*Materials provided*
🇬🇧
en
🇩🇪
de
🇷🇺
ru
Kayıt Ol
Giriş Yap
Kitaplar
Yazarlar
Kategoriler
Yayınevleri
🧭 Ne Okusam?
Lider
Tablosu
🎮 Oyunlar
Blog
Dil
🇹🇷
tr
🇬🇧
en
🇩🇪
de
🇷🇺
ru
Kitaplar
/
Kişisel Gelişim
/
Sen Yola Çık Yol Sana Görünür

*Exercise directions*
Set down the entire listing above again, word for word.

*Exercise solution*
🇬🇧
en
🇩🇪
de
🇷🇺
ru
Kayıt Ol
Giriş Yap
Kitaplar
Yazarlar
Kategoriler
Yayınevleri
🧭 Ne Okusam?
Lider
Tablosu
🎮 Oyunlar
Blog
Dil
🇹🇷
tr
🇬🇧
en
🇩🇪
de
🇷🇺
ru
Kitaplar
/
Kişisel Gelişim
/
Sen Yola Çık Yol Sana Görünür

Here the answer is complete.